I of course review scholarly books for journals. Those are always anguished; it takes me weeks and weeks, and planners do not value book reviews the way I think they should. That said, most do not seem to value books the way I think they should. I have been told more than once that I should do fewer book reviews for journals, usually by people who want me to use my human capital for their ends. So.

The world is most noncompliant towards my wishes.

About a month or so ago I bought a small book review journal and tucked it into my notebook. I thought it was cheesy, but it was a cute, $5 thing, and… I love it. Unreasonably and passionately.

I love writing little reflections and questions just for me. My reflections are way more honest than anything I post anywhere. Without the perforative aspect of explaining my views to other people, my journaling about the book creates a more intimate bond between me and the book. Perhaps the worst thing about public reviewing is simply that I have to have reasons for not liking a book if I didn’t. In my little journal, I have entries that I just do not fill in if I abandon a book.
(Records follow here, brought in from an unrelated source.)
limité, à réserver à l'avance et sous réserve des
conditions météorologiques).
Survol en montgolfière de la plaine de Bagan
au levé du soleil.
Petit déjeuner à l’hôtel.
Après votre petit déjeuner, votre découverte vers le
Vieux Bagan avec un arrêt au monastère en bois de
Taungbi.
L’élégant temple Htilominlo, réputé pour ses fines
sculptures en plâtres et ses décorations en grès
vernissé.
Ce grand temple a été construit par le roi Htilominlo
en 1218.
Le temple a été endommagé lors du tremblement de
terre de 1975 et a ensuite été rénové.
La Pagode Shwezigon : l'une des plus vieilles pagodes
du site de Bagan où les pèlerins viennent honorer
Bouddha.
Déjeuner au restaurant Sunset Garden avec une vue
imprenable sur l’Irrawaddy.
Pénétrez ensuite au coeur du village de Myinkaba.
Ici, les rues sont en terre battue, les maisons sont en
If I didn’t like something about it, I will probably remember what I didn’t like and not go back; if I just drifted away from the book, well, perhaps right then wasn’t the right time for it and I will return, with no shame, someday when I am ready for it and the book is ready for me.

I feel like I have to be a public reader in some ways, to embody the life of the mind, as a professor on social media. But I have to admit, I have enjoyed my secret relationships with books never really discussed with anybody else. I am also jazzed at how journaling has enhanced the public, performative aspects to my reading-thinking in such venues as this blog and the Bedrosian Book Club Podcast.